**課題**
次の1.〜3.が下の書店ブログの記述と合っているか、それぞれ「はい」か「いいえ」で答え、決め手となる本文の言葉をそのまま引用してください。
1. くわのみ書房が出店する日は、店舗の営業がない。
2. 「森と木にまつわるおはなし会」は1日に3回開かれる予定である。
3. おうえんカレンダーの販売収益は、一般社団法人子ども被災者支援基金に送られる。

**ページ抜粋**
════

ブログの説明

絵本・児童書の専門書店です。小さいカフェもあります。

絵本と楽しいひとときを過ごしましょう。素敵な絵本をご紹介します。大切な人とご一緒に、あるいはお一人でも。あなたにぴったりの絵本が見つかりますように!

2017年10月27日金曜日

「木とこどものくらし展」に出店します!





 くわのみ書房は10月28日(土)、習志野市本大久保のギャラリー「林檎の木」で開催中の「木とこどものくらし展」に出店し、絵本などを出張販売します。この日のイベントの「森と木にまつわるおはなし会」では絵本を読む会を開きます。ご来場をお待ちしております。

「木とこどものくらし展」
会場:「林檎の木」(http://www.gallery-ringonoki.com)
   千葉県習志野市本大久保3-8-3河合ビルB2F
会期:2017年10月26日(木)〜29日(日)11:00〜18:00

 くわのみ書房の出店は28日(土)11:00から17:00まで。「森と木にまつわるおはなし会」は13:30~14:00と15:30~16:00の2回行う予定です。同日は店舗の営業はありません。
 「木とこどものくらし展」では、高知県の四万十川流域で生育した良質なヒノキを100%使用した「ヒノキカグ大正集成」(http://hinopkikagu.com/)のこども家具や玩具が登場します。この機会に、ヒノキの心地よさにぜひ触れてみてください。

2017年10月26日木曜日

「木とこどものくらし展」が始まりました!








 「木とこどものくらし展」が習志野市本大久保のギャラリー「林檎の木」で始まりました。会期は10月26日(木)から29日(日)まで。高知県の四万十ヒノキでつくられた子どもの家具や玩具を展示販売します。くわのみ書房は28日(土)に絵本の出張販売を行います。
 四万十川が流れる高知県・四万十町。この町の四万十町森林組合は四万十ヒノキを育て、「ヒノキカグ大正集成」の独自ブランドで家具などの製造販売を行っています。このヒノキカグの商品は天然の木材による集成材を使っているため、同じ商品で一つひとつ木目や色合い、風合いが異なります。
 木とこどものくらし展ではヒノキカグが提供する家具・玩具を展示して販売します。子どもたちと一緒にヒノキの香り、優しい手触りを味わってください。
 くわのみ書房は会期中の28日に出店して絵本などを販売します。森と木をテーマにした絵本を読む「おはなし会」も午後1時30分と3時30分に開く予定です。どうぞお出かけください。

2017年10月25日水曜日

「12人の絵本作家が描くおうえんカレンダー2018」を販売しています!




 福島で被災したこどもたちを応援するカレンダーが今年も完成しました。12人の絵本作家から絵の提供を受けて制作した「12人の絵本作家が描くおうえんカレンダー2018」の販売収益は一般社団法人子ども被災者支援基金に送られます。

════

**データ抜粋**
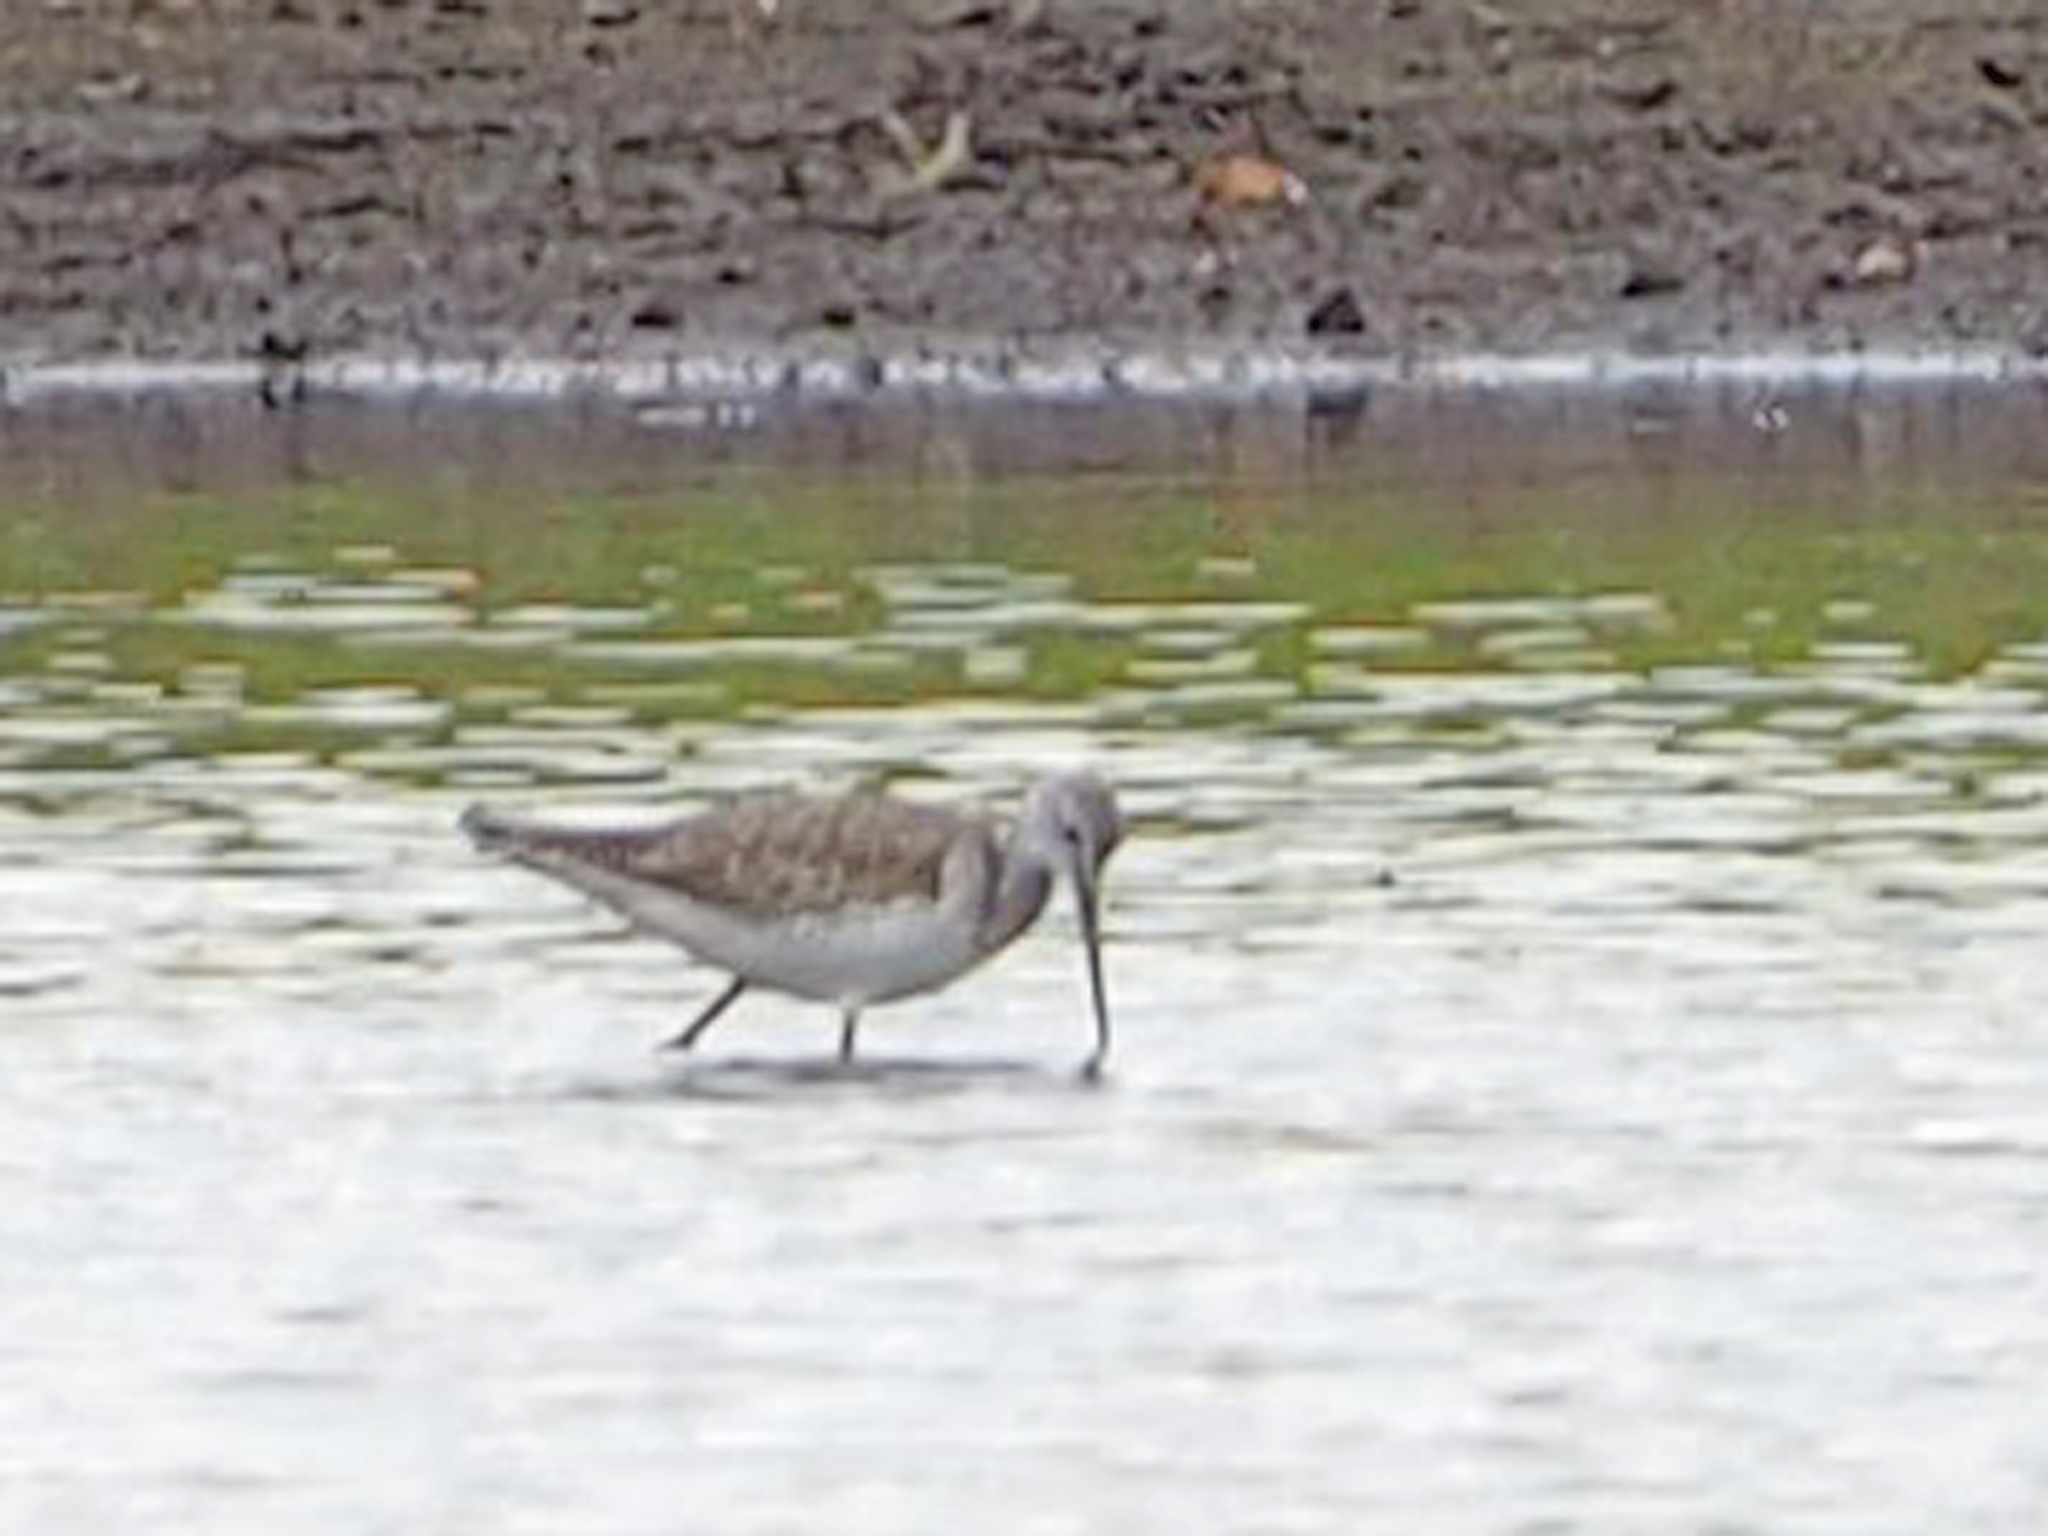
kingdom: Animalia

════

**解答**
1. はい。「同日は店舗の営業はありません。」
2. いいえ。「13:30~14:00と15:30~16:00の2回行う予定です。」
3. はい。「販売収益は一般社団法人子ども被災者支援基金に送られます。」